▶ **EXCERPTED PASSAGE**:
04.15.10: the dirty dozen, part I {making it}boy, who knew vacationing while poor makes you really,
really poor? we'll while away the weekend picking
oakum and dreaming. dreaming is free.
01 alec wilkinson has a
piece in this week's
new yorker about s.a. andrée, a swedish engineer who tried to fly over the north pole in a hydrogen balloon in 1897. (the expedition failed, but as wilkinson
blogged, a french explorer
completed the trip just this weekend.) he calls a
photo of andrée's downed balloon "desolate" - but it's utterly beautiful, i think. on the five-story "balloon house" the engineer built for his vessel:
The front wall of the house could quickly be pulled down when the balloon was ready to lift off. The floor, as well as every part of the house that might touch the balloon, was covered with heavy felt. The windows were made from gelatin and the roof was cloth.
this is how people turn
steampunk.
02 from
tara ariano,
miami medical inspires our list of 10 other cities in which to set hospital shows. a local spinoff would be something like
Series Setting: Lower East Side, NY
Series Title: "Crossing Delancey" "LES ICU"
Location-Specific Medical Situations: A malfunctioning Shabbos elevator precipitates dozens of exhaustion episodes in a stairwell on the East River; a deadly riot at
Doughnut Plant leaves tourists bruised, iced; I sucker-punch a dude in gladiator sandals.

▶ **DATA**:
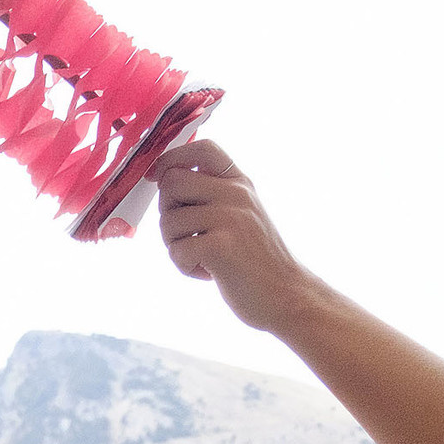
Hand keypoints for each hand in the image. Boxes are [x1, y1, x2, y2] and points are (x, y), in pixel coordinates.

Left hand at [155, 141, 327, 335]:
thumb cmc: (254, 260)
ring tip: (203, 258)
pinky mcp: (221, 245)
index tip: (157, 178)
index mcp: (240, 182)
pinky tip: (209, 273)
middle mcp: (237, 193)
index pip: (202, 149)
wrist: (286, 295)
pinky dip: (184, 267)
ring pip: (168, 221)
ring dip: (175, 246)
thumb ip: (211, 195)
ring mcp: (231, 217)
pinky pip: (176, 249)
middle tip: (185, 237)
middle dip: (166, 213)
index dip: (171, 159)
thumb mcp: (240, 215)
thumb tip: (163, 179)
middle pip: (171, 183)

--

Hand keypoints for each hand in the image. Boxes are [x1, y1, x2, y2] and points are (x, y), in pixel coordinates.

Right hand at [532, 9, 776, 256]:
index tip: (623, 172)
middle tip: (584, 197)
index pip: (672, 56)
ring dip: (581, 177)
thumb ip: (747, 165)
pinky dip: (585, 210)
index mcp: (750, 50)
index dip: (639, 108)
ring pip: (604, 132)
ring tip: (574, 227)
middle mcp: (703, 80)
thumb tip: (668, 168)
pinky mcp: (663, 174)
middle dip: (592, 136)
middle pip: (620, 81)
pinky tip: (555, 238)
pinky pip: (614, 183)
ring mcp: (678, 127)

==

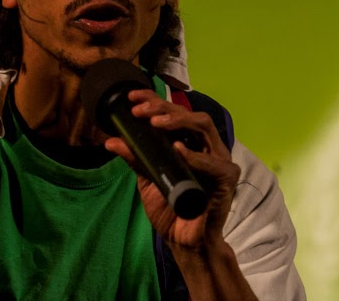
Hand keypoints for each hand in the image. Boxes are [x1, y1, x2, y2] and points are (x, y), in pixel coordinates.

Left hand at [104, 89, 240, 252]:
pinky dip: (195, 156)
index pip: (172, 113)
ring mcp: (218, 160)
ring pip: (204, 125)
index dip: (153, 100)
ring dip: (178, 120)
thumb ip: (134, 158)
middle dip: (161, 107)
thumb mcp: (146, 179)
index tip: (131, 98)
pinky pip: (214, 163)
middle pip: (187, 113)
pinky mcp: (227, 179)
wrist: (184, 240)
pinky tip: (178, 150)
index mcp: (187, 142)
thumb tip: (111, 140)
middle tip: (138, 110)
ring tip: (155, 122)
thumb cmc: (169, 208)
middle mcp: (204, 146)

▶ **TO DO**:
Decide whether each statement agrees with the blog post, answering yes or no and quoting the words that settle it.
1. Andrée attempted a balloon flight over the north pole in 1897.
2. The roof of Andrée's balloon house was made from gelatin.
3. The writer of the blog post agrees that the photo of Andrée's downed balloon is desolate.
The listing is separate material, unrelated to the blog post.

▶ **EXERCISE SOLUTION**:
1. Yes: "tried to fly over the north pole in a hydrogen balloon in 1897"
2. No: "The windows were made from gelatin and the roof was cloth."
3. No: "but it's utterly beautiful, i think"